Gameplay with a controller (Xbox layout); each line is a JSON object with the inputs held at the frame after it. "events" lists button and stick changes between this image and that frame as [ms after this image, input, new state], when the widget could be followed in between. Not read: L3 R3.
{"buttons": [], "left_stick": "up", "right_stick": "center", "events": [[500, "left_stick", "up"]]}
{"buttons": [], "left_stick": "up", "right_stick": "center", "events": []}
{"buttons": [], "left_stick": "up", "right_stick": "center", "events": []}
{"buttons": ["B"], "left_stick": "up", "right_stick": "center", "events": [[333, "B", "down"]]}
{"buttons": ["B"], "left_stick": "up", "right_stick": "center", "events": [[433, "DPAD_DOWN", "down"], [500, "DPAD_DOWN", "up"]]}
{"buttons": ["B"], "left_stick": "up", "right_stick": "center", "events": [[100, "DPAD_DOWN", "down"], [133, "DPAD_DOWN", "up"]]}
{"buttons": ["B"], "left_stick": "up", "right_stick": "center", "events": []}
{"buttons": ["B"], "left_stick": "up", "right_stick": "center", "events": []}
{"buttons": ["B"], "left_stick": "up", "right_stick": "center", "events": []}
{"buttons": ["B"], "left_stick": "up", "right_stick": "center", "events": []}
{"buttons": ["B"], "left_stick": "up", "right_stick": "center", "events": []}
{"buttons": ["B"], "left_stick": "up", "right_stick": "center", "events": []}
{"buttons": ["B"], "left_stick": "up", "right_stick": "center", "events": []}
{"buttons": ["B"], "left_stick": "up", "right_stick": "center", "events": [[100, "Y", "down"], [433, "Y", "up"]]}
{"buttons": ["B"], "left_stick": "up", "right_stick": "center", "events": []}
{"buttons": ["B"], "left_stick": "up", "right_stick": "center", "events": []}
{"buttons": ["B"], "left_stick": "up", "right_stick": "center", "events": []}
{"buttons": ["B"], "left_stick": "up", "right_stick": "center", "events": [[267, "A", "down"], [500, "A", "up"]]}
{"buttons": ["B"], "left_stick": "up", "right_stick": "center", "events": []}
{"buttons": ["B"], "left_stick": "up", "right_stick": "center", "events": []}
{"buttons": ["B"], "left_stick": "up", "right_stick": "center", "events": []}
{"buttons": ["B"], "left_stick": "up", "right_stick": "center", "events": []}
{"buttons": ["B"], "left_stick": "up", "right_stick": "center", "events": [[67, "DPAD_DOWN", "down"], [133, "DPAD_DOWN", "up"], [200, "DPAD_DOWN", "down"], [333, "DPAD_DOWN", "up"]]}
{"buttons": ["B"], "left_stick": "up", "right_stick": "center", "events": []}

---

- [Assignment]:
The records above are to be repeated in full, word for word.

- [Answer to the exercise]:
Gameplay with a controller (Xbox layout); each line is a JSON object with the inputs held at the frame after it. "events" lists button and stick changes between this image and that frame as [ms after this image, input, new state], when the widget could be followed in between. Not read: L3 R3.
{"buttons": [], "left_stick": "up", "right_stick": "center", "events": [[500, "left_stick", "up"]]}
{"buttons": [], "left_stick": "up", "right_stick": "center", "events": []}
{"buttons": [], "left_stick": "up", "right_stick": "center", "events": []}
{"buttons": ["B"], "left_stick": "up", "right_stick": "center", "events": [[333, "B", "down"]]}
{"buttons": ["B"], "left_stick": "up", "right_stick": "center", "events": [[433, "DPAD_DOWN", "down"], [500, "DPAD_DOWN", "up"]]}
{"buttons": ["B"], "left_stick": "up", "right_stick": "center", "events": [[100, "DPAD_DOWN", "down"], [133, "DPAD_DOWN", "up"]]}
{"buttons": ["B"], "left_stick": "up", "right_stick": "center", "events": []}
{"buttons": ["B"], "left_stick": "up", "right_stick": "center", "events": []}
{"buttons": ["B"], "left_stick": "up", "right_stick": "center", "events": []}
{"buttons": ["B"], "left_stick": "up", "right_stick": "center", "events": []}
{"buttons": ["B"], "left_stick": "up", "right_stick": "center", "events": []}
{"buttons": ["B"], "left_stick": "up", "right_stick": "center", "events": []}
{"buttons": ["B"], "left_stick": "up", "right_stick": "center", "events": []}
{"buttons": ["B"], "left_stick": "up", "right_stick": "center", "events": [[100, "Y", "down"], [433, "Y", "up"]]}
{"buttons": ["B"], "left_stick": "up", "right_stick": "center", "events": []}
{"buttons": ["B"], "left_stick": "up", "right_stick": "center", "events": []}
{"buttons": ["B"], "left_stick": "up", "right_stick": "center", "events": []}
{"buttons": ["B"], "left_stick": "up", "right_stick": "center", "events": [[267, "A", "down"], [500, "A", "up"]]}
{"buttons": ["B"], "left_stick": "up", "right_stick": "center", "events": []}
{"buttons": ["B"], "left_stick": "up", "right_stick": "center", "events": []}
{"buttons": ["B"], "left_stick": "up", "right_stick": "center", "events": []}
{"buttons": ["B"], "left_stick": "up", "right_stick": "center", "events": []}
{"buttons": ["B"], "left_stick": "up", "right_stick": "center", "events": [[67, "DPAD_DOWN", "down"], [133, "DPAD_DOWN", "up"], [200, "DPAD_DOWN", "down"], [333, "DPAD_DOWN", "up"]]}
{"buttons": ["B"], "left_stick": "up", "right_stick": "center", "events": []}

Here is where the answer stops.